Thanks to a combination of circumstance and personality, Strickland ended up changing her mind. Raised in a family of engineers, Strickland was torn between studying physics, which she came to love in school, or following the engineering path that her father and sister both walked.

Then she found McMaster University’s engineering physics program.

“When I read about one-fourth of [the program] being lasers and electro-optics — without knowing anything at all about lasers, nothing — it was a gut reaction. I just thought it sounded like so much fun.”

At McMaster, Strickland was introduced to laser physics under the tutelage of researchers Gerry Fields and Brian Garside.

Strickland would go on to graduate with a bachelor’s degree in engineering physics in 1981.

After that, she studied at the University of Rochester’s Institute of Optics.
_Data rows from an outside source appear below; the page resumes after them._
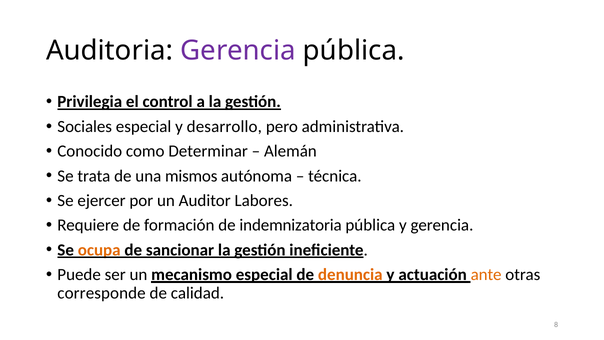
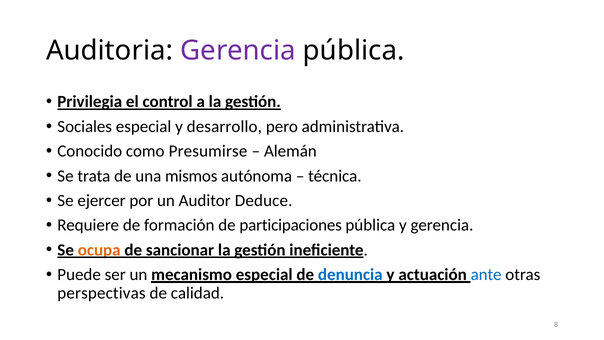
Determinar: Determinar -> Presumirse
Labores: Labores -> Deduce
indemnizatoria: indemnizatoria -> participaciones
denuncia colour: orange -> blue
ante colour: orange -> blue
corresponde: corresponde -> perspectivas
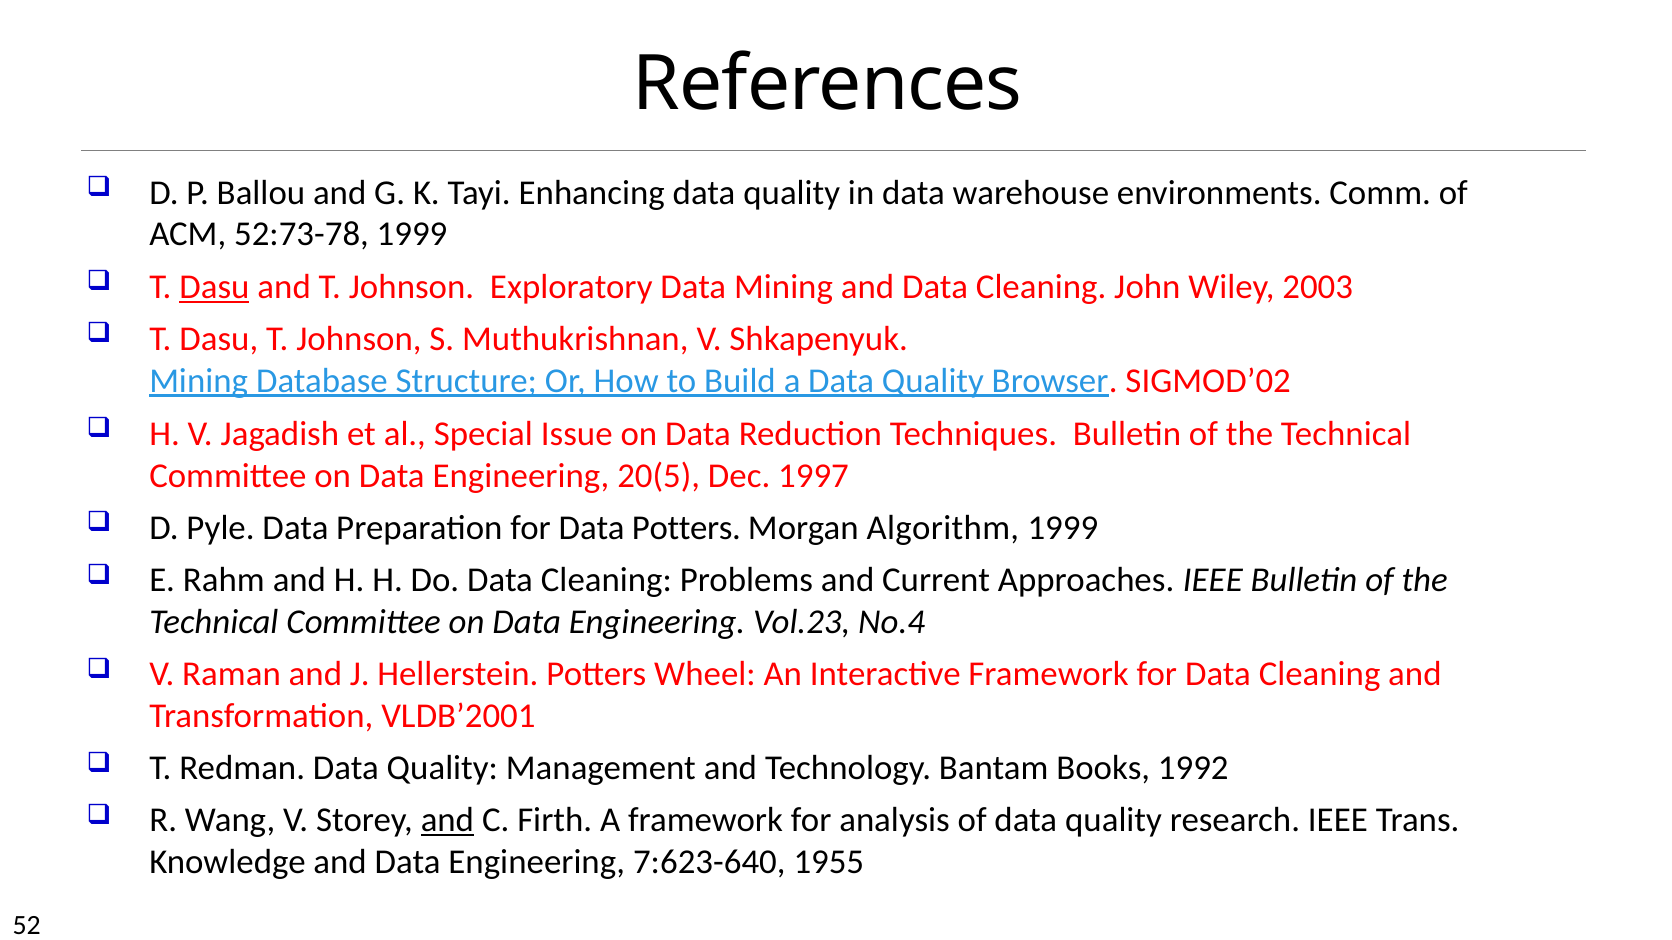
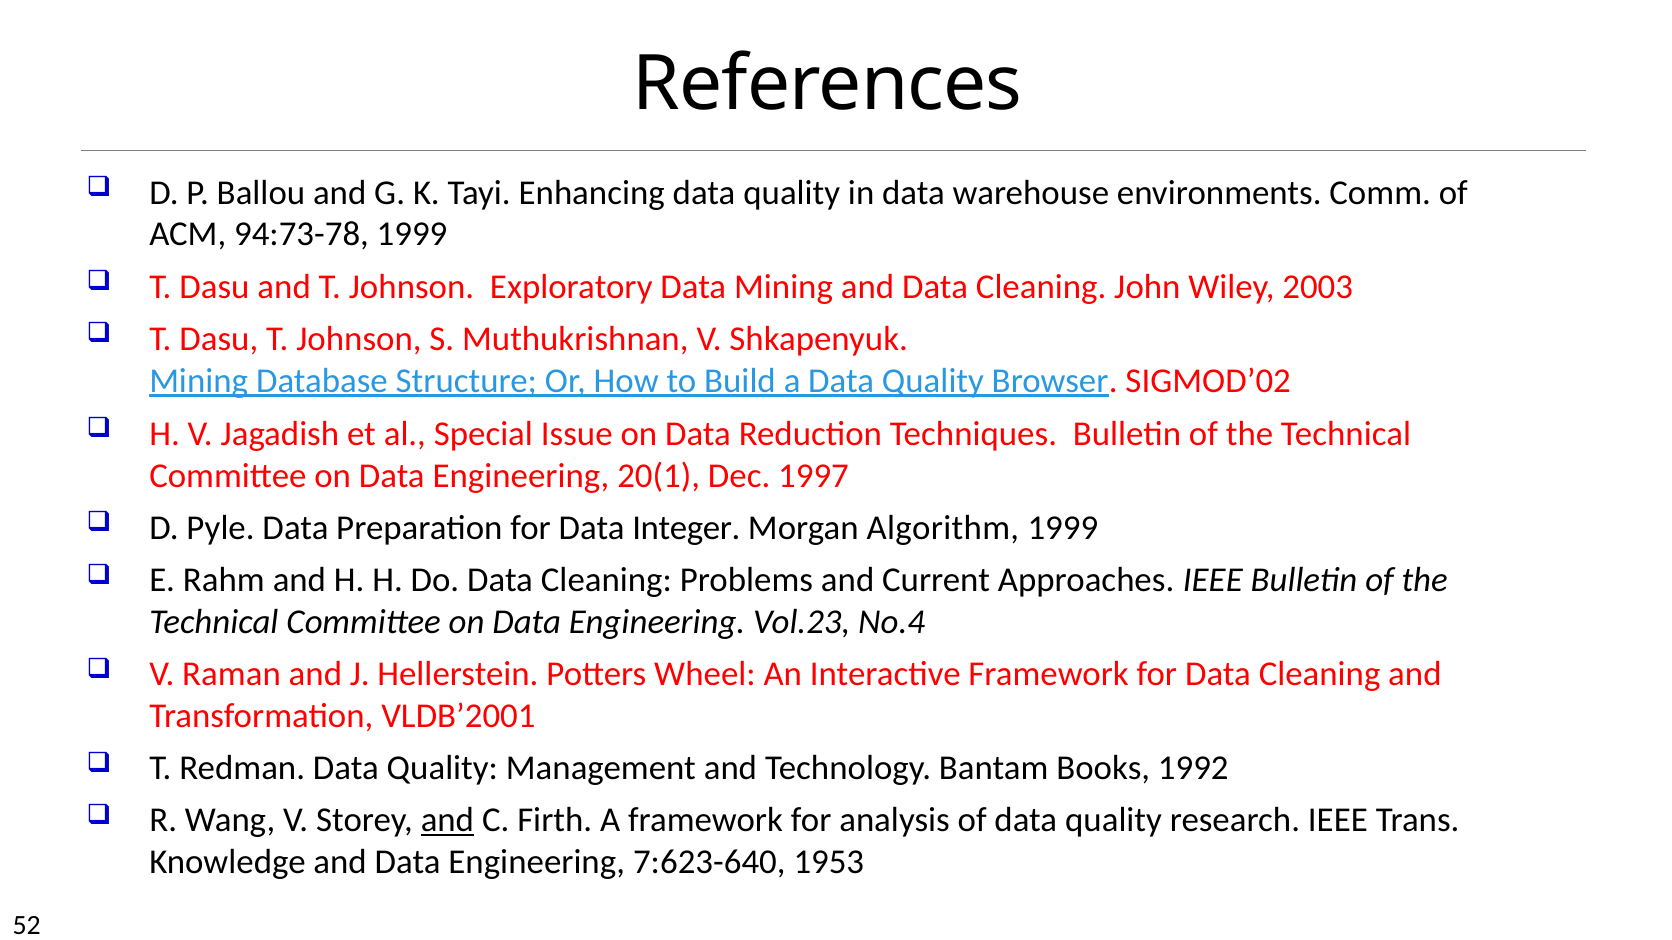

It was here that, alongside her doctoral supervisor Gérard Mourou, she discovered a way to create high-intensity laser pulses.

“Chirped Pulse Amplification (CPA) was a remarkable innovation that enabled the production of remarkably intense laser pulses,” explains John Preston, Associate Dean, Research in McMaster’s Faculty of Engineering.

CPA is the process in which beams of light are stretched, amplified and then re-compressed, creating a short but intensely powerful pulse that enables lasers to cut with precision.

“It has opened up opportunities to study light interactions at intensities and on time scales that were previously unattainable,” says Preston, a former classmate of Strickland and an expert on pulsed laser deposition.

This discovery earned Strickland and Mourou the Nobel Prize in Physics in 2018, making Strickland just the third woman to receive the award.

But did she expect to win the Nobel?

“No,” says Strickland. “Partly, I thought it was too engineering and not enough physics, but also because it’s rare to win as a woman and it’s also very rare to win as a student.”

Today, the impact of Strickland and Mourou’s work can still be seen on university campuses and in commercial businesses.

“The importance of Donna’s work has been felt in both fundamental and applied fields,” says Preston. “Numerous medical applications have been developed, both in treatments and diagnostics.”

The discovery of CPA, which happened to be Strickland’s first-ever published paper, led to groundbreaking, innovative applications in a variety of fields, from laser eye surgery and cancer treatments to the glass used on our smartphones.

Beyond commercial applications, CPA has also found its way into classrooms and laboratories around the world.

Though the lasers that Strickland worked on would have been large and cumbersome, current systems that leverage her work are compact and robust devices, allowing researchers to continue to use her discovery on a more compact scale.

“In many cases,” Preston explains, “the users likely don’t know about the origin of the laser inside their black box.”

As for Strickland, once the Nobel commitments calm down a little, the work in the lab continues. That’s where she feels the most comfortable.

“I get more than 10 times more invites than I can say yes to,” says Strickland. “But my favourite part of the job is still to go in the lab and try to get things to work.”

When it comes to advice for current and future students, Strickland likes to keep it simple.

“I think the only advice I would give is that you have to love what you’re doing,” she says.

“It’s hard to really put your heart and soul into it and do a really excellent job unless you love it, and that’s the only way I think you can really help the world.”